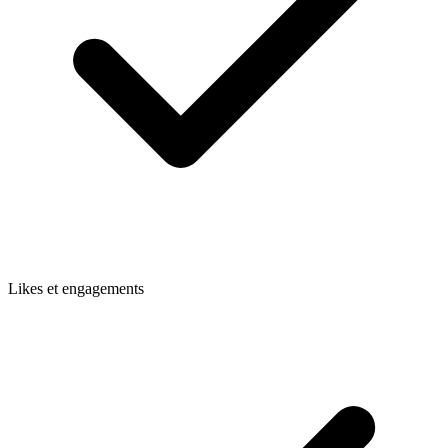
Likes et engagements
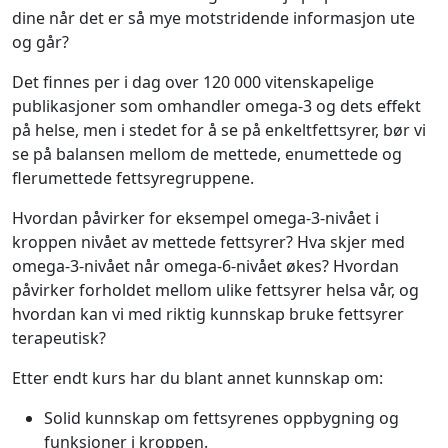
dine når det er så mye motstridende informasjon ute
og går?
Det finnes per i dag over 120 000 vitenskapelige
publikasjoner som omhandler omega-3 og dets effekt
på helse, men i stedet for å se på enkeltfettsyrer, bør vi
se på balansen mellom de mettede, enumettede og
flerumettede fettsyregruppene.
Hvordan påvirker for eksempel omega-3-nivået i
kroppen nivået av mettede fettsyrer? Hva skjer med
omega-3-nivået når omega-6-nivået økes? Hvordan
påvirker forholdet mellom ulike fettsyrer helsa vår, og
hvordan kan vi med riktig kunnskap bruke fettsyrer
terapeutisk?
Etter endt kurs har du blant annet kunnskap om:
Solid kunnskap om fettsyrenes oppbygning og
funksjoner i kroppen.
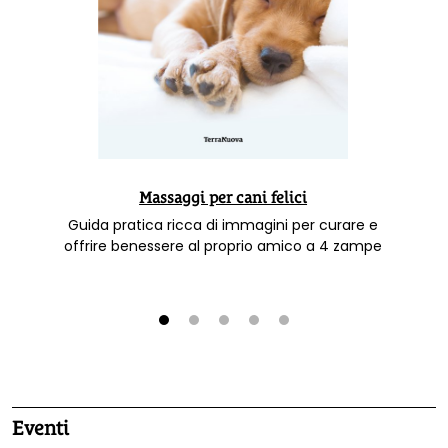
Massaggi per cani felici
Guida pratica ricca di immagini per curare e
offrire benessere al proprio amico a 4 zampe
1
2
3
4
5
Eventi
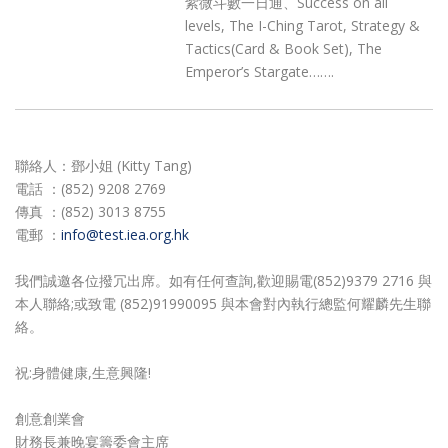
紫微斗數一日通、Success on all
levels, The I-Ching Tarot, Strategy &
Tactics(Card & Book Set), The
Emperor’s Stargate…….
聯絡人：鄧小姐 (Kitty Tang)
電話 ：(852) 9208 2769
傳真 ：(852) 3013 8755
電郵 ：
info@test.iea.org.hk
我們誠邀各位撥冗出席。如有任何查詢,歡迎賜電(852)9379 2716 與
本人聯絡;或致電 (852)91990095 與本會對內執行總監何耀麟先生聯
絡。
祝:身體健康,生意興隆!
創意創業會
財務長兼晚宴籌委會主席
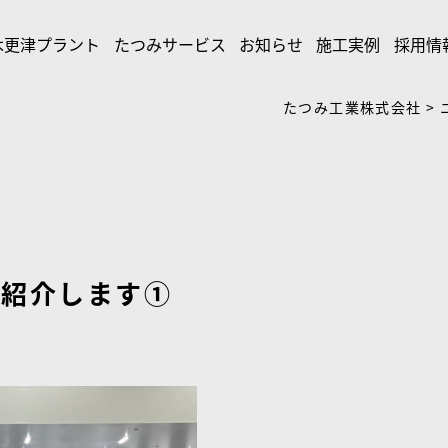
木更津プラント
たつみサービス
お知らせ
施工実例
採用情
たつみ工業株式会社
>
ご紹介します①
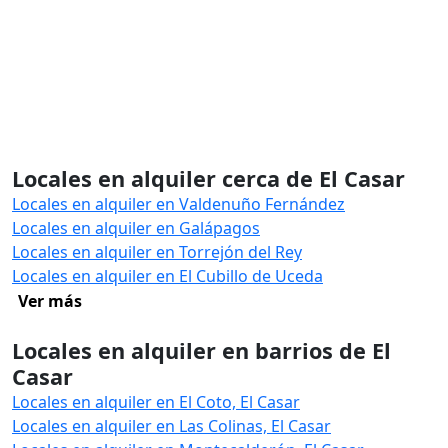
Locales en alquiler cerca de El Casar
Locales en alquiler en Valdenuño Fernández
Locales en alquiler en Galápagos
Locales en alquiler en Torrejón del Rey
Locales en alquiler en El Cubillo de Uceda
Ver más
Locales en alquiler en barrios de El
Casar
Locales en alquiler en El Coto, El Casar
Locales en alquiler en Las Colinas, El Casar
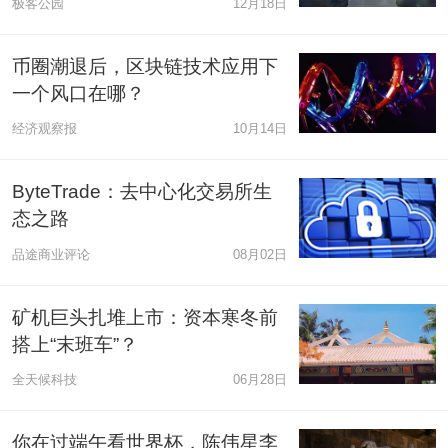
极客公园
12月18日
币圈潮退后，区块链技术应用下
一个风口在哪？
经济观察报
10月14日
ByteTrade：去中心化交易所生
态之路
品途商业评论
08月02日
矿机巨头扎堆上市：资本寒冬前
搭上“末班车”？
全天候科技
06月28日
你在过端午看世界杯，陈伟星李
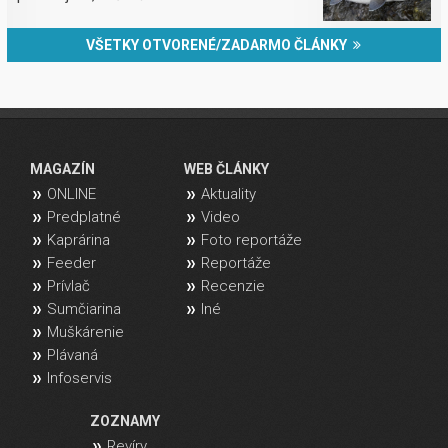
VŠETKY OTVORENÉ/ZADARMO ČLÁNKY
MAGAZÍN
WEB ČLÁNKY
ONLINE
Aktuality
Predplatné
Video
Kaprárina
Foto reportáže
Feeder
Reportáže
Prívlač
Recenzie
Sumčiarina
Iné
Muškárenie
Plávaná
Infoservis
ZOZNAMY
Revíry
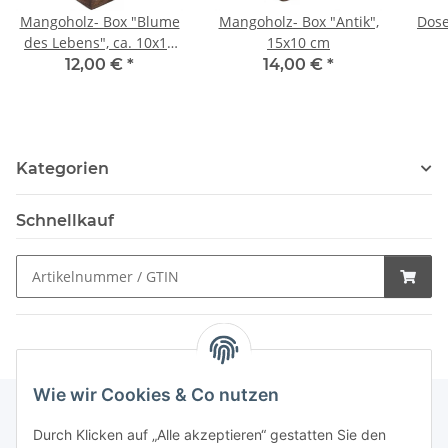
Mangoholz- Box "Blume
Mangoholz- Box "Antik",
Dose
des Lebens", ca. 10x10
15x10 cm
cm
12,00 €
*
14,00 €
*
Kategorien
Schnellkauf
Wie wir Cookies & Co nutzen
Durch Klicken auf „Alle akzeptieren“ gestatten Sie den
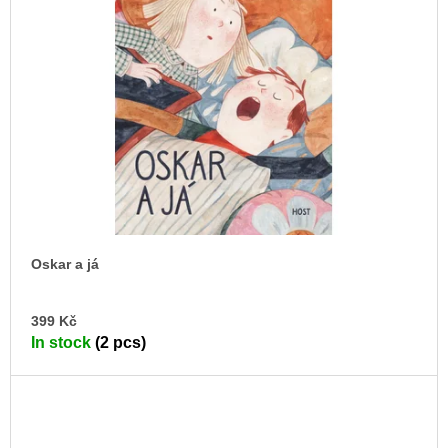
Oskar a já
AD
399 Kč
TO
In stock
(2 pcs)
CA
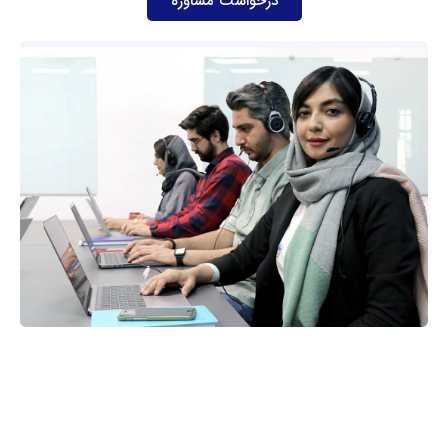
درخواست مشاوره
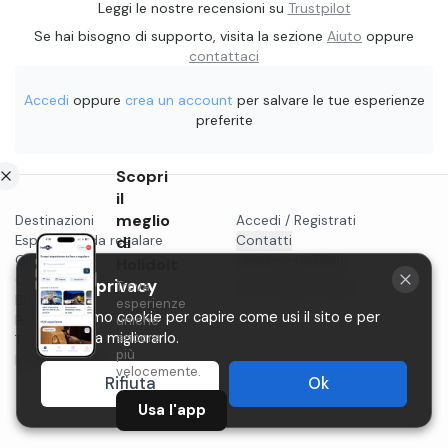
Leggi le nostre recensioni su
Trustpilot
Se hai bisogno di supporto, visita la sezione
Aiuto
oppure
contattaci
Accedi
oppure
crea un account
per salvare le tue esperienze
preferite
Scopri
il
meglio
Destinazioni
Accedi / Registrati
Esperienze da regalare
di
Contatti
Gift card
Vendi su Holidoit
Holidoit
Cosa fare a...
La tua privacy
Trova
P.IVA 11482970966
Blog
esperienze
Utilizziamo cookie per capire come usi il sito e per
Privacy
uniche
ancora
aiutarci a migliorarlo.
Termini
più
Instagram
velocemente.
Rifiuta
Ok
Usa l'app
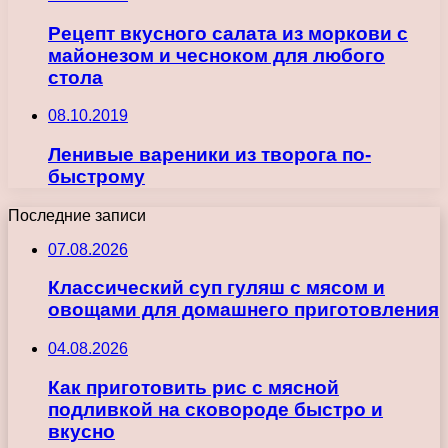
Рецепт вкусного салата из моркови с
майонезом и чесноком для любого
стола
08.10.2019
Ленивые вареники из творога по-
быстрому
Последние записи
07.08.2026
Классический суп гуляш с мясом и
овощами для домашнего приготовления
04.08.2026
Как приготовить рис с мясной
подливкой на сковороде быстро и
вкусно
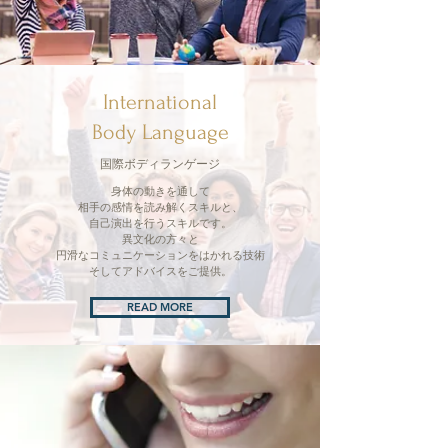
International
Body Language
国際ボディランゲージ
身体の動きを通して
相手の感情を読み解くスキルと、
自己演出を行うスキルです。
異文化の方々と
円滑なコミュニケーションをはかれる技術
そしてアドバイスをご提供。
READ MORE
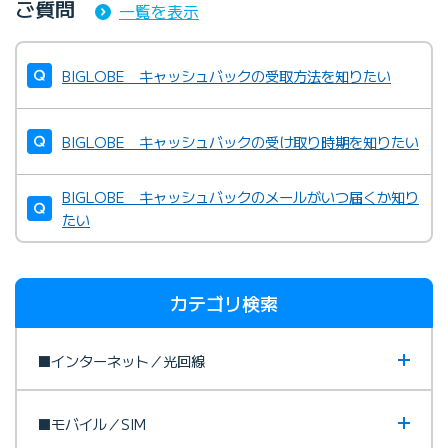
ご質問
一覧を表示
BIGLOBE キャッシュバックの受取方法を知りたい
BIGLOBE キャッシュバックの受け取り時期を知りたい
BIGLOBE キャッシュバックのメールがいつ届くか知り
たい
カテゴリ検索
■インターネット／光回線
■モバイル／SIM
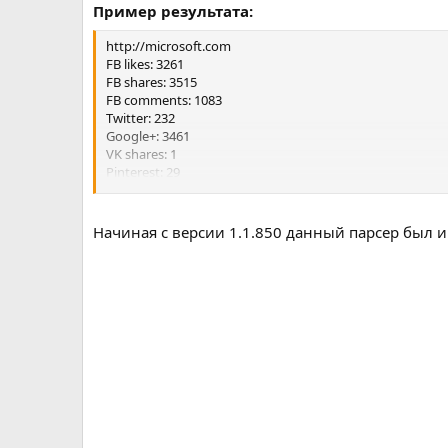
Пример результата:
http://microsoft.com
FB likes: 3261
FB shares: 3515
FB comments: 1083
Twitter: 232
Google+: 3461
VK shares: 1
Pinterest: 29
http://a-parser.com
FB likes: 8
FB shares: 5
Начиная с версии 1.1.850 данный парсер был 
FB comments: 7
Twitter: 4
Google+: 0
VK shares: 1
Pinterest: 0
http://apple.com
FB likes: 274756
FB shares: 294512
FB comments: 99659
Twitter: 1847
Google+: 44735
VK shares: 635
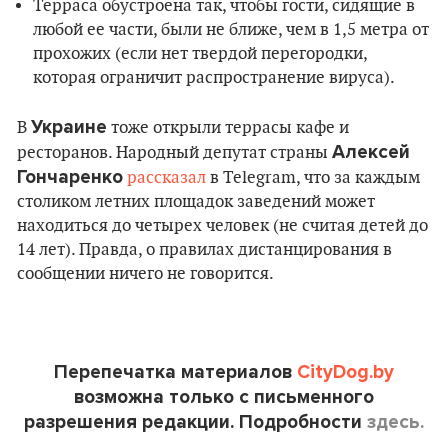
Терраса обустроена так, чтобы гости, сидящие в
любой ее части, были не ближе, чем в 1,5 метра от
прохожих (если нет твердой перегородки,
которая ограничит распространение вируса).
Украине
В
тоже открыли террасы кафе и
Алексей
ресторанов. Народный депутат страны
Гончаренко
рассказал
в Telegram, что за каждым
столиком летних площадок заведений может
находиться до четырех человек (не считая детей до
14 лет). Правда, о правилах дистанцирования в
сообщении ничего не говорится.
Перепечатка материалов
CityDog.by
возможна только с письменного
разрешения редакции. Подробности
здесь.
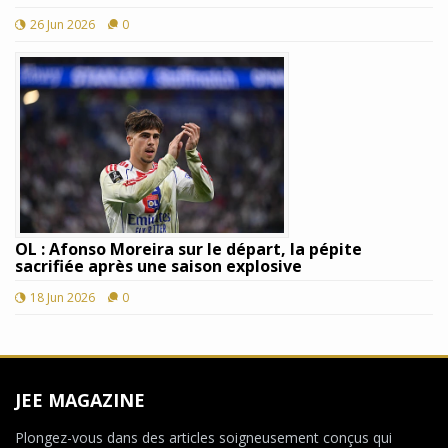
26 Jun 2026
0
OL : Afonso Moreira sur le départ, la pépite
sacrifiée après une saison explosive
18 Jun 2026
0
JEE MAGAZINE
Plongez-vous dans des articles soigneusement conçus qui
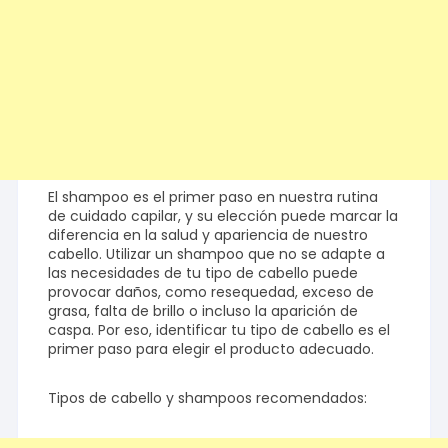
El shampoo es el primer paso en nuestra rutina
de cuidado capilar, y su elección puede marcar la
diferencia en la salud y apariencia de nuestro
cabello. Utilizar un shampoo que no se adapte a
las necesidades de tu tipo de cabello puede
provocar daños, como resequedad, exceso de
grasa, falta de brillo o incluso la aparición de
caspa. Por eso, identificar tu tipo de cabello es el
primer paso para elegir el producto adecuado.
Tipos de cabello y shampoos recomendados:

◆ EXERCISE DETAILS ◆
The response should consist of the entries above, given again exactly and free of pictures.

◆ THE COMPLETED TASK ◆
Likes et engagements
dine når det er så mye motstridende informasjon ute
og går?
Det finnes per i dag over 120 000 vitenskapelige
publikasjoner som omhandler omega-3 og dets effekt
på helse, men i stedet for å se på enkeltfettsyrer, bør vi
se på balansen mellom de mettede, enumettede og
flerumettede fettsyregruppene.
Hvordan påvirker for eksempel omega-3-nivået i
kroppen nivået av mettede fettsyrer? Hva skjer med
omega-3-nivået når omega-6-nivået økes? Hvordan
påvirker forholdet mellom ulike fettsyrer helsa vår, og
hvordan kan vi med riktig kunnskap bruke fettsyrer
terapeutisk?
Etter endt kurs har du blant annet kunnskap om:
Solid kunnskap om fettsyrenes oppbygning og
funksjoner i kroppen.
Massaggi per cani felici
Guida pratica ricca di immagini per curare e
offrire benessere al proprio amico a 4 zampe
1
2
3
4
5
Eventi
紫微斗數一日通、Success on all
levels, The I-Ching Tarot, Strategy &
Tactics(Card & Book Set), The
Emperor’s Stargate…….
聯絡人：鄧小姐 (Kitty Tang)
電話 ：(852) 9208 2769
傳真 ：(852) 3013 8755
電郵 ：
info@test.iea.org.hk
我們誠邀各位撥冗出席。如有任何查詢,歡迎賜電(852)9379 2716 與
本人聯絡;或致電 (852)91990095 與本會對內執行總監何耀麟先生聯
絡。
祝:身體健康,生意興隆!
創意創業會
財務長兼晚宴籌委會主席
木更津プラント
たつみサービス
お知らせ
施工実例
採用情
たつみ工業株式会社
>
ご紹介します①
Locales en alquiler cerca de El Casar
Locales en alquiler en Valdenuño Fernández
Locales en alquiler en Galápagos
Locales en alquiler en Torrejón del Rey
Locales en alquiler en El Cubillo de Uceda
Ver más
Locales en alquiler en barrios de El
Casar
Locales en alquiler en El Coto, El Casar
Locales en alquiler en Las Colinas, El Casar
极客公园
12月18日
币圈潮退后，区块链技术应用下
一个风口在哪？
经济观察报
10月14日
ByteTrade：去中心化交易所生
态之路
品途商业评论
08月02日
矿机巨头扎堆上市：资本寒冬前
搭上“末班车”？
全天候科技
06月28日
你在过端午看世界杯，陈伟星李
VŠETKY OTVORENÉ/ZADARMO ČLÁNKY
MAGAZÍN
WEB ČLÁNKY
ONLINE
Aktuality
Predplatné
Video
Kaprárina
Foto reportáže
Feeder
Reportáže
Prívlač
Recenzie
Sumčiarina
Iné
Muškárenie
Plávaná
Infoservis
ZOZNAMY
Revíry
Mangoholz- Box "Blume
Mangoholz- Box "Antik",
Dose
des Lebens", ca. 10x10
15x10 cm
cm
12,00 €
*
14,00 €
*
Kategorien
Schnellkauf
Wie wir Cookies & Co nutzen
Durch Klicken auf „Alle akzeptieren“ gestatten Sie den
Oskar a já
AD
399 Kč
TO
In stock
(2 pcs)
CA
درخواست مشاوره
Leggi le nostre recensioni su
Trustpilot
Se hai bisogno di supporto, visita la sezione
Aiuto
oppure
contattaci
Accedi
oppure
crea un account
per salvare le tue esperienze
preferite
Scopri
il
meglio
Destinazioni
Accedi / Registrati
Esperienze da regalare
di
Contatti
Gift card
Vendi su Holidoit
Holidoit
Cosa fare a...
La tua privacy
Trova
P.IVA 11482970966
Blog
esperienze
Utilizziamo cookie per capire come usi il sito e per
Privacy
uniche
ancora
aiutarci a migliorarlo.
Termini
più
Instagram
velocemente.
Rifiuta
Ok
Usa l'app
Рецепт вкусного салата из моркови с
майонезом и чесноком для любого
стола
08.10.2019
Ленивые вареники из творога по-
быстрому
Последние записи
07.08.2026
Классический суп гуляш с мясом и
овощами для домашнего приготовления
04.08.2026
Как приготовить рис с мясной
подливкой на сковороде быстро и
вкусно
International
Body Language
国際ボディランゲージ
身体の動きを通して
相手の感情を読み解くスキルと、
自己演出を行うスキルです。
異文化の方々と
円滑なコミュニケーションをはかれる技術
そしてアドバイスをご提供。
READ MORE
ご質問
一覧を表示
BIGLOBE キャッシュバックの受取方法を知りたい
BIGLOBE キャッシュバックの受け取り時期を知りたい
BIGLOBE キャッシュバックのメールがいつ届くか知り
たい
カテゴリ検索
■インターネット／光回線
■モバイル／SIM
Пример результата:
http://microsoft.com
FB likes: 3261
FB shares: 3515
FB comments: 1083
Twitter: 232
Google+: 3461
VK shares: 1
Pinterest: 29
http://a-parser.com
FB likes: 8
FB shares: 5
Начиная с версии 1.1.850 данный парсер был 
FB comments: 7
Twitter: 4
Google+: 0
VK shares: 1
Pinterest: 0
http://apple.com
FB likes: 274756
FB shares: 294512
FB comments: 99659
Twitter: 1847
Google+: 44735
VK shares: 635
Терраса обустроена так, чтобы гости, сидящие в
любой ее части, были не ближе, чем в 1,5 метра от
прохожих (если нет твердой перегородки,
которая ограничит распространение вируса).
Украине
В
тоже открыли террасы кафе и
Алексей
ресторанов. Народный депутат страны
Гончаренко
рассказал
в Telegram, что за каждым
столиком летних площадок заведений может
находиться до четырех человек (не считая детей до
14 лет). Правда, о правилах дистанцирования в
сообщении ничего не говорится.
Перепечатка материалов
CityDog.by
возможна только с письменного
разрешения редакции. Подробности
здесь.
26 Jun 2026
0
OL : Afonso Moreira sur le départ, la pépite
sacrifiée après une saison explosive
18 Jun 2026
0
JEE MAGAZINE
Plongez-vous dans des articles soigneusement conçus qui
El shampoo es el primer paso en nuestra rutina
de cuidado capilar, y su elección puede marcar la
diferencia en la salud y apariencia de nuestro
cabello. Utilizar un shampoo que no se adapte a
las necesidades de tu tipo de cabello puede
provocar daños, como resequedad, exceso de
grasa, falta de brillo o incluso la aparición de
caspa. Por eso, identificar tu tipo de cabello es el
primer paso para elegir el producto adecuado.
Tipos de cabello y shampoos recomendados:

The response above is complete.